Compared with focal NPSLE, p < 0.05.
Figure 1.
Cerebrospinal fluid (CSF) interleukin 6 (IL‐6) in neuropsychiatric systemic lupus erythematosus (NPSLE). A, Comparison between NPSLE and non‐SLE control. B, Comparison among various subtypes of NPSLE. Non‐ACS is representative of diffuse NPSLE other than ACS, including anxiety disorder, cognitive dysfunction, mood disorder, and psychosis. Focal represents focal NPSLE. Statistical analysis was performed by, A, Mann‐Whitney U test and, B, by Kruskal‐Wallis test with Dunn multiple comparison. ACS, acute confusional state.

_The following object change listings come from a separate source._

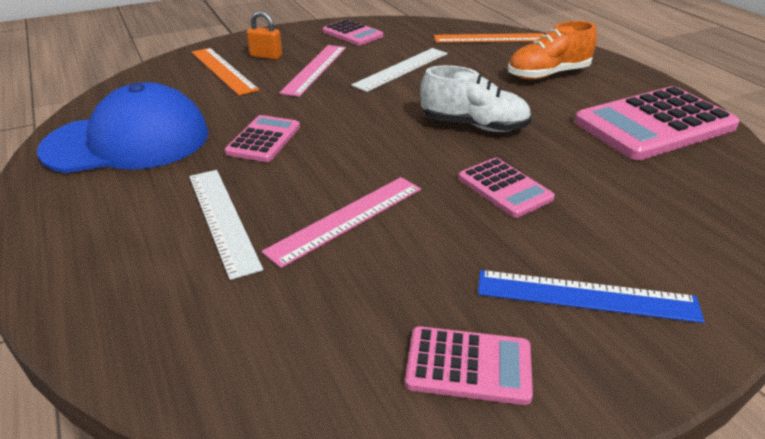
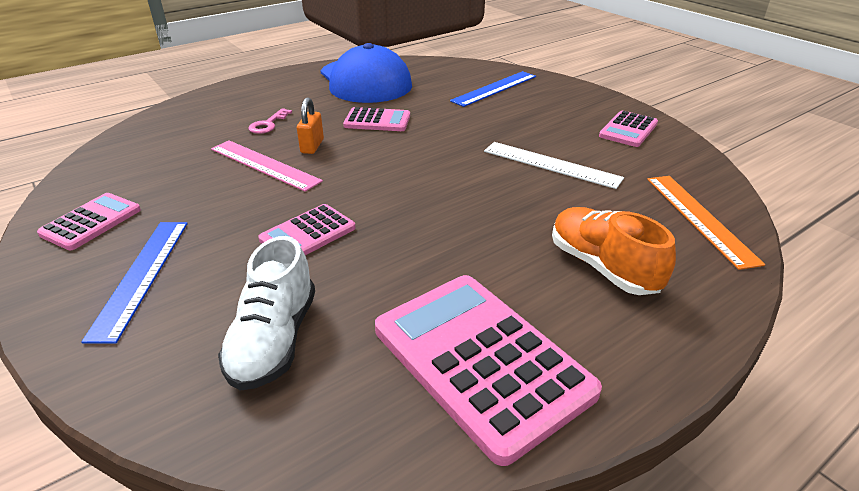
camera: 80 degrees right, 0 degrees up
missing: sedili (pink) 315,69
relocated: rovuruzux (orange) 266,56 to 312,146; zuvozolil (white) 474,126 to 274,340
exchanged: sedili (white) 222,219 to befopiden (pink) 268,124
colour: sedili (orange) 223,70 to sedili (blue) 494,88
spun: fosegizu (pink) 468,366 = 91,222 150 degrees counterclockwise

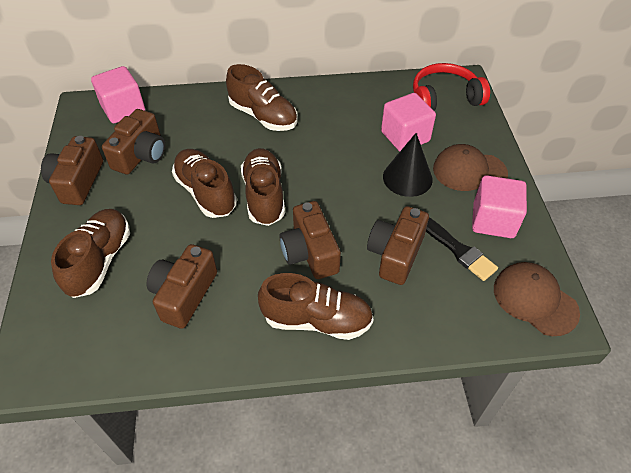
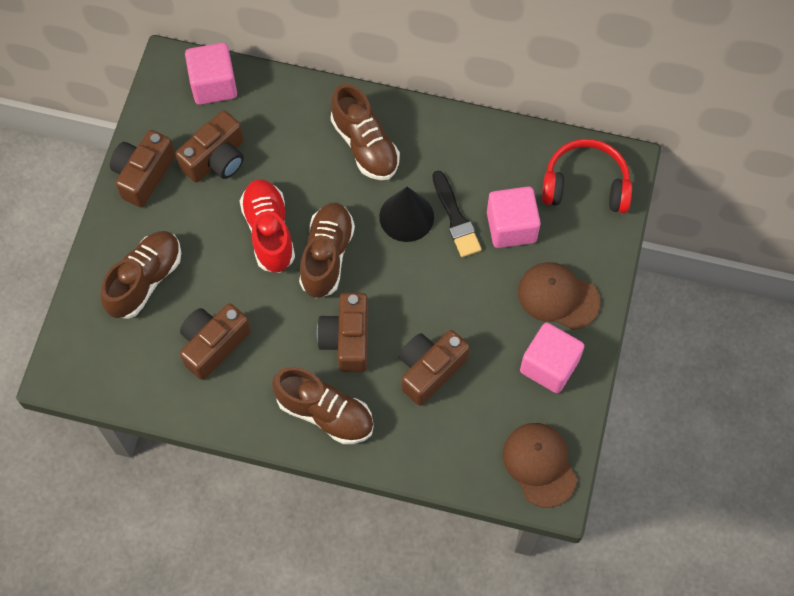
camera: 20 degrees right, 15 degrees up
relocated: tupizelan (black) 407,178 to 406,217; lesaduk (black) 457,249 to 455,218
colour: zuvozolil (brown) 206,192 to zuvozolil (red) 269,232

Serum IL‐6 levels in various subsets of SLE
The next experiments explored serum levels of IL‐6 in various diseases. As shown in Figure 2, serum IL‐6 levels were significantly elevated in patients with NPSLE (89.8 ± 35.05 pg/ml [mean ± SEM]) compared with patients with non‐SLE control (2.0 ± 0.9 pg/ml). More interestingly, serum IL‐6 levels were also significantly higher in ACS (204.8 ± 94.9 pg/ml) compared with non‐ACS diffuse NPSLE (anxiety disorder, cognitive dysfunction, mood disorder, and psychosis) (16.0 ± 5.4 pg/ml) or in focal NPSLE (52.1 ± 44.3 pg/ml). The results indicate that serum IL‐6 levels are elevated in patients with NPSLE. Moreover, the data have disclosed that serum IL‐6 levels are also associated with the severity of NPSLE, being highest in ACS in diffuse NPSLE.
Figure 2.
Serum interleukin 6 (IL‐6) in NPSLE. A, Comparison between neuropsychiatric systemic lupus erythematosus (NPSLE) and non‐SLE control. B, Comparison among various subtypes of NPSLE. Non‐ACS is representative of diffuse NPSLE other than ACS, including anxiety disorder, cognitive dysfunction, mood disorder, and psychosis. Focal represents focal NPSLE. Statistical analysis was performed by, A, Mann‐Whitney U test and, B, by Kruskal‐Wallis test with Dunn multiple comparison. ACS, acute confusional state.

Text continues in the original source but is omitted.